§ **Text shown**:
+===+

September 2, 2015 (Wednesday)

My Experience at the EXPERIO Roche School Laboratory (Kaiseraugst)

Roche has a laboratory where local students, from primary schools to universities, can visit and conduct half- or full-day experiments. We studied at their chemistry laboratory that day, and it was quite an intensive learning experience.

First, we were directed to a classroom to sit and learn about the chemical reaction involved. It was the chemical synthesis of paracetamol, which is the active ingredient of a very common drug, Panadol. In the classroom, we were asked to predict the organic structures of our reactants and products, as well as to draw the reaction equation. I was immediately stumped, as I had never learned this much organic chemistry. For the RYSA winners and the Roche staff, the classroom session was even more challenging, as they do not have the high school chemistry background to know how to calculate expected yield. At the end, we completed the written tasks under the instructor’s guidance, and proceeded to the chemistry lab to do the actual experiment.

While waiting for our product to form, a lab assistant entertained us with his robot project. I was so stunned when the robot performed the Macarena dance, Tai Chi, and told jokes. Having never done robotics before, the programming technology left me standing in awe, and words cannot describe how surprised I was with what modern robotics is capable of.

From the lab instructor, I learned about the apprenticeship program in the Swiss education system. Apparently, it is common for students to drop out of high school or university because they decide it is not the right path for them. However, instead of narrowing their futures, Swiss dropouts can find a subject they are passionate about, such as chemistry, and become an apprentice. Of course, the apprentices still need to go to school, but their school time is divided between on-the-job training and taking relevant classes. Thus, they are not forced to learn things they do not enjoy and can focus on pursuing their dreams. Furthermore, their society would gain a diverse array of workers who have much more practical experience.

In fact, the EXPERIO laboratory is populated by apprentices that graduate to become lab assistants. Furthermore, graduated apprentices may also choose to reenter academia by studying in an applied sciences university. Therefore, unlike Hong Kong students who may only be in university so they can find a job with the degree, Swiss students are given many choices and are thus very passionate about their learning. The apprenticeship system is so successful that it is slowly spreading to other European countries.

September 3, 2015 (Thursday)

Roche Diagnostics Tour (Rotkreuz)

After seeing the pharmaceuticals division, a visit to the diagnostics division was obligatory. There, we saw a machine that could screen hundreds or thousands of samples for specific viruses each day. The machine was able to automatically extract DNA from the blood samples and amplify viral genes, allowing infections to be identified as well as quantified. It was another example of how robots can do everything more robustly than humans can and I seriously question whether I will still be able to find a job after I complete my tertiary education.

September 4, 2015 (Friday)

Museum Tinguely (Basel)

Jean Tinguely was a Swiss sculptor known for using metal scraps to create his art. We had the privilege to visit Muesum Tinguely on our last day to see his great works. Walking through the museum, we saw recycling and design technology at its finest. Tinguely not only created art pieces with waste materials, but he also used motors and other technologies to make his art pieces move and emit sound. Hence, the art changes shape and form every second. For example, the most memorable art is an oscillating object that can turn on the radio. Another masterpiece is the automated drawing machine, which is itself capable of making unique drawings when turned on. The visit was very fascinating, as it revealed a very different way one may apply technological knowledge.

+===+

§ **Stored data**:
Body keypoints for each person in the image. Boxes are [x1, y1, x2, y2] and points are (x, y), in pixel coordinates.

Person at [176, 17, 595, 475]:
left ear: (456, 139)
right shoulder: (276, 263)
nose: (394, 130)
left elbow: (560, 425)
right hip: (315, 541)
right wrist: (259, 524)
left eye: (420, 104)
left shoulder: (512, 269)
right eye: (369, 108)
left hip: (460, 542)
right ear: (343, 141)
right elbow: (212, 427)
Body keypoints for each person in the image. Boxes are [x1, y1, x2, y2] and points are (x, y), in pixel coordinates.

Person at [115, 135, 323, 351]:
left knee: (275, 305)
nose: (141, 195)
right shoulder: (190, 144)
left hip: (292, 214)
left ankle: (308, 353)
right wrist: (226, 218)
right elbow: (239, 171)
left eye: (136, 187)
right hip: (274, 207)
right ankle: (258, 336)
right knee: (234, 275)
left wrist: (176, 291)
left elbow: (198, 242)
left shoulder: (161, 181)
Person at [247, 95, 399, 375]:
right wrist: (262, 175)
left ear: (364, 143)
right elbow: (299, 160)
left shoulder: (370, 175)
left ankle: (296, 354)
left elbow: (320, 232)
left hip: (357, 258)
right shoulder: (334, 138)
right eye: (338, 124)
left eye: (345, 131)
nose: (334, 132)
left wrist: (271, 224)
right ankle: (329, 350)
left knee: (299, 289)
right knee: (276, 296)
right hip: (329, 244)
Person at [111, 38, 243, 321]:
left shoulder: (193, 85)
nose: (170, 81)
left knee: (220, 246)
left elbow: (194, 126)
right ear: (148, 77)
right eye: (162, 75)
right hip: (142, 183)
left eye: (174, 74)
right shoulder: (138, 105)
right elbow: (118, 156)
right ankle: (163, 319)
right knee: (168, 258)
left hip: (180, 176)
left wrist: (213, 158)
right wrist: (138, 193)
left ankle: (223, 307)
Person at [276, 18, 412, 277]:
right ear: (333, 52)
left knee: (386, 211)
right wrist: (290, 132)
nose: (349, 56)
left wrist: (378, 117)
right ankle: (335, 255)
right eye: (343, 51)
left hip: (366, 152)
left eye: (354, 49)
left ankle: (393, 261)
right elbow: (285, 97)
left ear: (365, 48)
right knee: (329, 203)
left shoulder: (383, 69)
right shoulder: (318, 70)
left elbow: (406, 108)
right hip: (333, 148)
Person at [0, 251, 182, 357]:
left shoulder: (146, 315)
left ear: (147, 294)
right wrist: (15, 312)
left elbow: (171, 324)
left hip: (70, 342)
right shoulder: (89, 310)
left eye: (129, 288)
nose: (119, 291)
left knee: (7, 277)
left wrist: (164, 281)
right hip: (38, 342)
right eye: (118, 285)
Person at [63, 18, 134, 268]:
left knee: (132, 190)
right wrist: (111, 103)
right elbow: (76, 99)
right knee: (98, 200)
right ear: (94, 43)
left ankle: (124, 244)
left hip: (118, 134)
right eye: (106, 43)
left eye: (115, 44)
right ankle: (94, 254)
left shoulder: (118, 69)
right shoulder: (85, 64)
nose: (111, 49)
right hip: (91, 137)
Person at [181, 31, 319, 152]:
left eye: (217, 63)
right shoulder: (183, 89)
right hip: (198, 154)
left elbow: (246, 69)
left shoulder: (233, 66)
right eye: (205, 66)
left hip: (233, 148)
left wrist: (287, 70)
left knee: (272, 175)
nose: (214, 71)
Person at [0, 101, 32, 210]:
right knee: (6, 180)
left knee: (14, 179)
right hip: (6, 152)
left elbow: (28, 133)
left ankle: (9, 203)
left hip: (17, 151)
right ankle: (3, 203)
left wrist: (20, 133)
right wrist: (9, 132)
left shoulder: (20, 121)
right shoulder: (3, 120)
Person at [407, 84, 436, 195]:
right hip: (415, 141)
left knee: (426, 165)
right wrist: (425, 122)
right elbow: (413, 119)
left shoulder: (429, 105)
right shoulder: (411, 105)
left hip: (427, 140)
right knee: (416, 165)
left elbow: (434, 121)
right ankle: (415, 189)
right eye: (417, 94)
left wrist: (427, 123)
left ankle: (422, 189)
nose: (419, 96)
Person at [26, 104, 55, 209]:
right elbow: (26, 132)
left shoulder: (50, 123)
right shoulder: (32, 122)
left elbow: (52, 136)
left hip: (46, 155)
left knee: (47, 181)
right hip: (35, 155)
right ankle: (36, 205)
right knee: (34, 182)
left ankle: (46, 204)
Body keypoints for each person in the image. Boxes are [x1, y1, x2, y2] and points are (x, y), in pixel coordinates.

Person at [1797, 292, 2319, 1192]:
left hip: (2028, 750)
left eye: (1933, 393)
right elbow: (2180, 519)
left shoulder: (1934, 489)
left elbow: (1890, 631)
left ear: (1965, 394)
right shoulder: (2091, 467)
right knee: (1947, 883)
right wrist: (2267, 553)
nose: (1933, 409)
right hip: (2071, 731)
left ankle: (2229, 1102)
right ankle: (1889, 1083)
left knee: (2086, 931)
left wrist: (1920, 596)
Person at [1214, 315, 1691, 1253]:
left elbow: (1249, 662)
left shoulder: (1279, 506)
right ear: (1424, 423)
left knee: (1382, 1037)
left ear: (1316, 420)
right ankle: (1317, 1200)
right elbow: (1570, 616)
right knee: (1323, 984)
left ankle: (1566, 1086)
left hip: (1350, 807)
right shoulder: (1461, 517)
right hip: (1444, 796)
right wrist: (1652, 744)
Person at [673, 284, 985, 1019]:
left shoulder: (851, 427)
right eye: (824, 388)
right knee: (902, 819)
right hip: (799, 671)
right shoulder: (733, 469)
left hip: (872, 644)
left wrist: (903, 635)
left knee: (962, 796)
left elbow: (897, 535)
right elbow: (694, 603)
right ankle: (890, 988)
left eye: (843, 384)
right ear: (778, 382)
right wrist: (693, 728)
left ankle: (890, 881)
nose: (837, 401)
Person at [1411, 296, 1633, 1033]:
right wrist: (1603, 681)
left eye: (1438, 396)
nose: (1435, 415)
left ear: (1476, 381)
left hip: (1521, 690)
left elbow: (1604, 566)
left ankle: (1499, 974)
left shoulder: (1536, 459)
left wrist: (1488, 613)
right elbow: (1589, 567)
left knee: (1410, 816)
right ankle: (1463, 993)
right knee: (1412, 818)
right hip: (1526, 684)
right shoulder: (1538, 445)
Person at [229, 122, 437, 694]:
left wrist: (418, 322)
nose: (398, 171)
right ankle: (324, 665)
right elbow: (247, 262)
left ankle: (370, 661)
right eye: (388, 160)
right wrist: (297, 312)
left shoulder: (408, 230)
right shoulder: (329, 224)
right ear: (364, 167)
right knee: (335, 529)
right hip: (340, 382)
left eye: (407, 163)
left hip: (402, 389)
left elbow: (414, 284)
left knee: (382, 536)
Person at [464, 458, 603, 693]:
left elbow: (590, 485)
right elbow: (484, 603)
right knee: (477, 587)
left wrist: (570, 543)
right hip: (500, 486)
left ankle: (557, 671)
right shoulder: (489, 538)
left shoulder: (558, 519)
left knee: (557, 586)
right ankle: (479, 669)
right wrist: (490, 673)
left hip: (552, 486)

+===+

§ **What this task involves**: In the text on the Roche lab visit, what compound did the group make in the chemistry lab?

§ **Output of the task**: Paracetamol.